→ **SOURCE**
Has nothing to do with pool changing..
By allowing access to those DNS servers, they can resolve the pool address
The problem is pfsense needs to resolve them, and default would do that every 5 minutes.. And the TTL on those entries is only 130 seconds
;; ANSWER SECTION: pool.ntp.org. 130 IN A 69.10.223.130 pool.ntp.org. 130 IN A 65.100.46.166 pool.ntp.org. 130 IN A 162.159.200.1 pool.ntp.org. 130 IN A 5.78.89.3
If you want your cameras to use quad9 for their dns - sure that is fine.. But for pfsense to allow sometyhing.whatever.tld that you resolve, it has to have resolved that to an IP and put it in an alias.. When those don't match up your device is not going to be allowed.. So if pfsense resolve it to 1.2.3.4 and says ok devices can go to that IP on 123 udp.. But your client resolves and wants to go to 4.5.6.7 its not going to work..

→ **EXERCISE**
Answer from the pfsense passage:
(a) How often would pfsense resolve the pool entries by default?
(b) What TTL does the passage give for those entries?
(c) In the passage's example, what port and protocol are devices allowed to use at 1.2.3.4?

[Region annotation records]
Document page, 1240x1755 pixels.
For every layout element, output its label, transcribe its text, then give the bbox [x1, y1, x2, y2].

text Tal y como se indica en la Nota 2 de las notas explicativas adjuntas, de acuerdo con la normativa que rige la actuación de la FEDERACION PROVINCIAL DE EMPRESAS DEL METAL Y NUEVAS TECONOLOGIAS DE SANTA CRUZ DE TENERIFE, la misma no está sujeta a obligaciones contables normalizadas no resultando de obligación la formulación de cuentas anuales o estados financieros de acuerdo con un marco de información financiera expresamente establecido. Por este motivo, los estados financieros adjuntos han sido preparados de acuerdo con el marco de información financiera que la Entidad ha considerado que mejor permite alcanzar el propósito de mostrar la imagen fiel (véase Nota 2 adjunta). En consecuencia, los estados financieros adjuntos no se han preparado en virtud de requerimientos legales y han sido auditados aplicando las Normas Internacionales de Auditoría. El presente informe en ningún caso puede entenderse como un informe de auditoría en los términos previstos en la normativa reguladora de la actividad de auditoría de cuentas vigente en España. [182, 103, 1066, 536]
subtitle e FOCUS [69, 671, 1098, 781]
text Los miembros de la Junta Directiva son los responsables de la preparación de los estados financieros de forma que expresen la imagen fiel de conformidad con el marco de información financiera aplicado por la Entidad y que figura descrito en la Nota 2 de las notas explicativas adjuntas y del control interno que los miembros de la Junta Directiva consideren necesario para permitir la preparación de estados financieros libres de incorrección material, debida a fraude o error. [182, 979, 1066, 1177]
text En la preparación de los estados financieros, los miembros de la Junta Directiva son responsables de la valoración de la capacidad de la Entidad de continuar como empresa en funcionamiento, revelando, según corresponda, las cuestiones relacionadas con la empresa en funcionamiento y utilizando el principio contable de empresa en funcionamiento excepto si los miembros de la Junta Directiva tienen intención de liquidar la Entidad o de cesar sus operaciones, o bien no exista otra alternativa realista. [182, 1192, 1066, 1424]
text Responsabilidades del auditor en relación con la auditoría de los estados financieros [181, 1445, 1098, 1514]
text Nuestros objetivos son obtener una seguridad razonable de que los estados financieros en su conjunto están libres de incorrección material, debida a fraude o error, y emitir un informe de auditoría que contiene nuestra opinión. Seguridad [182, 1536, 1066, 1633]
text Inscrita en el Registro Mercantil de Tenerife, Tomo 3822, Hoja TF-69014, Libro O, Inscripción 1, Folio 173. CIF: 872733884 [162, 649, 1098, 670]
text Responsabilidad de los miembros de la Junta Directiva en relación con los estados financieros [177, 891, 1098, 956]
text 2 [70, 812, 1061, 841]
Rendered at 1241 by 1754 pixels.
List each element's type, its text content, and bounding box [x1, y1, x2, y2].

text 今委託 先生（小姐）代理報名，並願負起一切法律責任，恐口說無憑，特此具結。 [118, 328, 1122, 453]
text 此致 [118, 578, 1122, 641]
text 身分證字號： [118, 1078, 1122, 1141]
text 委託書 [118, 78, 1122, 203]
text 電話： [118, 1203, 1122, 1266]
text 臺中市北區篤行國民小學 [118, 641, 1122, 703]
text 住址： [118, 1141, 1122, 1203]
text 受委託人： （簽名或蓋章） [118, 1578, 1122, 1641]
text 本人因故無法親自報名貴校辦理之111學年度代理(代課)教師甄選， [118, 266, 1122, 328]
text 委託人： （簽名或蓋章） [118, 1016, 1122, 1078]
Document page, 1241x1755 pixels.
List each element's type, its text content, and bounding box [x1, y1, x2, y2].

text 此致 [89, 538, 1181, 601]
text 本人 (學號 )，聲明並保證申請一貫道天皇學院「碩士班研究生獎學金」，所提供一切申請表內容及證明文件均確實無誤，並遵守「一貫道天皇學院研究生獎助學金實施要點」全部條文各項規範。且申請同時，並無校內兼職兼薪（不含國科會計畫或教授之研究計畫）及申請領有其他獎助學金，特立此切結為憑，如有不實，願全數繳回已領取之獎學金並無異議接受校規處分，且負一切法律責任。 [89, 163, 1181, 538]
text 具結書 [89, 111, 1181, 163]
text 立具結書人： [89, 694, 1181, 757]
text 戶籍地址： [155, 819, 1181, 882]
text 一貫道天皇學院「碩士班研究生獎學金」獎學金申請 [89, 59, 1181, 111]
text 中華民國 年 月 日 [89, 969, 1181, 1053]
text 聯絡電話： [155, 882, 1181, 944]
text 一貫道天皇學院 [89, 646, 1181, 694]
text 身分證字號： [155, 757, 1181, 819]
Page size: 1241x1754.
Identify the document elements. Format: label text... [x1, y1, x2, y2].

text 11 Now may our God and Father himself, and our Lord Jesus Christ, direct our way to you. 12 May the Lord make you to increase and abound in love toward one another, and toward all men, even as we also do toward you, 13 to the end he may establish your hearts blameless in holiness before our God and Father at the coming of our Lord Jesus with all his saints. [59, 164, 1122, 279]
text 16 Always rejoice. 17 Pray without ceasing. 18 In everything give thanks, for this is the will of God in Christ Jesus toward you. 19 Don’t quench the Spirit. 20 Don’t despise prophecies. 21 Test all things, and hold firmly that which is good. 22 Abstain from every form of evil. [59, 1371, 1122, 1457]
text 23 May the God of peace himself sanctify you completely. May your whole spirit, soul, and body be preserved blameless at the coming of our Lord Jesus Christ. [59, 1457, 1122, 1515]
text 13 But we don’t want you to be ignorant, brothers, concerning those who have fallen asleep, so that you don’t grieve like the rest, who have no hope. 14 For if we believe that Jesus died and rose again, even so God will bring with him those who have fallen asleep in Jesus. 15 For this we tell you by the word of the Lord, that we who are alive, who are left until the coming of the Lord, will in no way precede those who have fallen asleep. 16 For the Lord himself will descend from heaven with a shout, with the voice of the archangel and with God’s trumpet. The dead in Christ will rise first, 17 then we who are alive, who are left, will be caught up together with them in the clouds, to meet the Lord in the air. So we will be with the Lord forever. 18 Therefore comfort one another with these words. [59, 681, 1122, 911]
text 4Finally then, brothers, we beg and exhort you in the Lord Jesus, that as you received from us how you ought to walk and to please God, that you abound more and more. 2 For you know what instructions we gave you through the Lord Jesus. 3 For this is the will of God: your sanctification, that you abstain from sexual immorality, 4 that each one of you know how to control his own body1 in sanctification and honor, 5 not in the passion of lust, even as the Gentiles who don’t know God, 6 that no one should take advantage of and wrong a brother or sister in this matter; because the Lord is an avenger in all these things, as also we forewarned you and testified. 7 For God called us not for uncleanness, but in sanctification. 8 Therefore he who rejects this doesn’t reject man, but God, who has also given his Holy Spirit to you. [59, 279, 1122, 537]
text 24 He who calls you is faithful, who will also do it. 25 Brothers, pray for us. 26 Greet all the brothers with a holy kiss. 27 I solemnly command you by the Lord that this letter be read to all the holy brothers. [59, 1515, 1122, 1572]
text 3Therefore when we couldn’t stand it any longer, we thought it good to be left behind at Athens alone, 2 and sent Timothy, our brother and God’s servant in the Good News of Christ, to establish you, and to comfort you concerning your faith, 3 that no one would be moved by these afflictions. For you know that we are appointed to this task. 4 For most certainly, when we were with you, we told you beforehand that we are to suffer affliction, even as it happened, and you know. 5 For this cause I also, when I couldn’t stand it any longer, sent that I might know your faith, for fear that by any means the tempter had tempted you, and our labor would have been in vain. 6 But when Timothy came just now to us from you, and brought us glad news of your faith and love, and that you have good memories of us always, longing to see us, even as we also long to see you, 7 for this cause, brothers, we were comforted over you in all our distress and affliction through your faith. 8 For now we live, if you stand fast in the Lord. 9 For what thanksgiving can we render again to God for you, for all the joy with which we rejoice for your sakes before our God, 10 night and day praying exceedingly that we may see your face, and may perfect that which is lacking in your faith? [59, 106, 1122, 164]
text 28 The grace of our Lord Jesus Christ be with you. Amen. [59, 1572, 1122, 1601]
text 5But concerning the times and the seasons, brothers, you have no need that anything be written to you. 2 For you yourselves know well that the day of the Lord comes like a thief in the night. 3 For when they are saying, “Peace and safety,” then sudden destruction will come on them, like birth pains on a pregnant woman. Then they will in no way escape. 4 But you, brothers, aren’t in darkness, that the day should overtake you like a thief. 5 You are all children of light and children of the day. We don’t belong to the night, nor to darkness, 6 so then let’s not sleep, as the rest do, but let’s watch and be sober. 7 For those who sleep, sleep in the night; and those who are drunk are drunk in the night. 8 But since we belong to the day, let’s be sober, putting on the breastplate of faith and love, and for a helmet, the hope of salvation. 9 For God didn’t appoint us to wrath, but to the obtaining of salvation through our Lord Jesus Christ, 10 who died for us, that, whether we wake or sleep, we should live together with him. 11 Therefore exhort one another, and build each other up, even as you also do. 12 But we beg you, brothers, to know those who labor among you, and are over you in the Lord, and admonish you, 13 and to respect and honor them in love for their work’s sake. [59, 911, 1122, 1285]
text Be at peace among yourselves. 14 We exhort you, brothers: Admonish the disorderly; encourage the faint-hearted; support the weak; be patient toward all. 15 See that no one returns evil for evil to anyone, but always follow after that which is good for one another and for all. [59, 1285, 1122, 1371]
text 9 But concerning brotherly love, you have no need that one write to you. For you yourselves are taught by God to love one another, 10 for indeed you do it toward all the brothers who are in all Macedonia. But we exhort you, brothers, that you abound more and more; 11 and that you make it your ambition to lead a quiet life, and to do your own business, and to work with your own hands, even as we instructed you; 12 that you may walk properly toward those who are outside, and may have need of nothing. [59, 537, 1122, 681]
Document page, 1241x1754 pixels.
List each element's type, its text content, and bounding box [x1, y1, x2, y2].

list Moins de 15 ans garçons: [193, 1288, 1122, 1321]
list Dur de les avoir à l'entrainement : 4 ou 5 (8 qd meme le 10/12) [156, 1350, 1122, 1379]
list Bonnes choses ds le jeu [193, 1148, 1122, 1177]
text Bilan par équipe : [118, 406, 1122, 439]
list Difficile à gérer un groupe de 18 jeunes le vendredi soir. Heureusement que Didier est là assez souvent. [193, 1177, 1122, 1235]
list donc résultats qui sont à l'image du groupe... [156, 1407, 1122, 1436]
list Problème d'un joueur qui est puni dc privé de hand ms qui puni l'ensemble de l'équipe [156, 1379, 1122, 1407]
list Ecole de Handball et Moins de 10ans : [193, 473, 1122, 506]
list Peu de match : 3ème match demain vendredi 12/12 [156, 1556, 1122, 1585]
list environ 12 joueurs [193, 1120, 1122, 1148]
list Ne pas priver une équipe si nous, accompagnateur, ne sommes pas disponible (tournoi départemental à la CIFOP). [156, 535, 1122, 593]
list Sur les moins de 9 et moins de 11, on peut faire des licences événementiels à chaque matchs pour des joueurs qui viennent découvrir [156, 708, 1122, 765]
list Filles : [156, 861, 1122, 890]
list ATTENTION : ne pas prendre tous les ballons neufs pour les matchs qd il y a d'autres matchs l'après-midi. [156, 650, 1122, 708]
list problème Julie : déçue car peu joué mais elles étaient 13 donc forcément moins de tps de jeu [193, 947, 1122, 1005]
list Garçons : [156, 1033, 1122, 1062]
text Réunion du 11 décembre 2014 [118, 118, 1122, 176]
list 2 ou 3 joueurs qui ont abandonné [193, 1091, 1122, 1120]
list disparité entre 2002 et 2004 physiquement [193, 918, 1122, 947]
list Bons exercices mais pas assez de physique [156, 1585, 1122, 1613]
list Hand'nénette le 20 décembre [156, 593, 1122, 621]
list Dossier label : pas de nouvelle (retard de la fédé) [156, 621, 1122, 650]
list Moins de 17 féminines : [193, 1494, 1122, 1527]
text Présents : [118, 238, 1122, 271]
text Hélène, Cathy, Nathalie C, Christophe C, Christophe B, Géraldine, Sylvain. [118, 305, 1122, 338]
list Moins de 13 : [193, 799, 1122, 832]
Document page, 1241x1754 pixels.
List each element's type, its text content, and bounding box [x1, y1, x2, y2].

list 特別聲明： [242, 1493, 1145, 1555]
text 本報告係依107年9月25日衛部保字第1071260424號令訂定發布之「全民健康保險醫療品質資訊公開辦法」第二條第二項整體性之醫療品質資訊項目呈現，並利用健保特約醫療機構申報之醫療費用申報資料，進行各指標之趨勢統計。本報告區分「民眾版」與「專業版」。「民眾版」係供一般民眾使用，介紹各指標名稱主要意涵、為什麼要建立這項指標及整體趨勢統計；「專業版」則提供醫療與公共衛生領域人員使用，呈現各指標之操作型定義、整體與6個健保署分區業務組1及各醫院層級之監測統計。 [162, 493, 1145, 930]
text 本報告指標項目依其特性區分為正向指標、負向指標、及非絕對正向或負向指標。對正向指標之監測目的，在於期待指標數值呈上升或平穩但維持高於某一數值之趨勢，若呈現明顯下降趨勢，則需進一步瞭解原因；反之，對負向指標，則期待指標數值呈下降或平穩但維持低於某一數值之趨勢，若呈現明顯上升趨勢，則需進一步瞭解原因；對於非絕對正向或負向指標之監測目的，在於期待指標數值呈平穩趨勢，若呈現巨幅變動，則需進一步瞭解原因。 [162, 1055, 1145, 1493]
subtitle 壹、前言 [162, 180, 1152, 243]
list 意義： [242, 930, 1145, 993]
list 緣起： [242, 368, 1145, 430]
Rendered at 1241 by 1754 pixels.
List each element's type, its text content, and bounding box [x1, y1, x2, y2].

→ **EXERCISE ANSWER**
(a) Every 5 minutes.
(b) 130 seconds.
(c) Port 123, UDP.